April DeConick chimes in with a four-point commentary, and I agree particularly with the third:
"What matters for the historical study of early Christianity is that the early Christians thought/ believed/ promoted/ remembered/ taught that Jesus had risen, not whether it 'really' happened. It is the belief that is foundational to understand the early Christian movement. It tells us that it was an apocalyptic movement with strong eschatological factors, including the belief that Jesus' resurrection had begun the events of the last days..."That's right. What the disciples believed to have happened should be the crucial question for historians. What actually happened (or did not happen, as the case may be) may be of more burning interest to theologians and scientists.
But Wright is a theologian as much as a historian, as we all know. It's always amazed me how he thinks the lack of precedent for Jesus' resurrection historically validates it. I.e. That since Jewish tradition didn't provide for an individual's resurrection before the end -- especially for a messiah who had gone down in shame -- the Christians wouldn't have made such a far-fetched claim, unless it were actually true. Wright has a very poor understanding of human behavior. People from all cultures make wild and far-fetched claims all the time to cope with crushed spirits. Self-delusion is essential to the human condition.

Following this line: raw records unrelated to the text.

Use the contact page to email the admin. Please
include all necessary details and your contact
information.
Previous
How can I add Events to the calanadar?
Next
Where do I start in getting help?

On the other hand, I've made it plain in the past that I agree with Wright that the early Christians wouldn't have claimed Jesus was raised from the dead unless they really believed it to be true -- but not because they were incapable of being wildly inventive, rather because there was no reason for them to be so inventive at this point. Dale Allison (Resurrecting Jesus) points out that people resort to wild revisionism when expectations fail, and the disciples' expectations hadn't failed. Jesus' shameful execution squared with what they were told to look for in the tribulation period: suffering, persecution, and death. It would have demoralized them to be sure, but ultimately taken as part of the apocalyptic drama ("it would have put them down but not out", as Allison says). They would have continued to hope for the end of all things, at which point their messiah would be raised and vindicated along with the rest of the righteous. The empty tomb interrupted that hope.
So Wright is sometimes Right, but for Wrong reasons.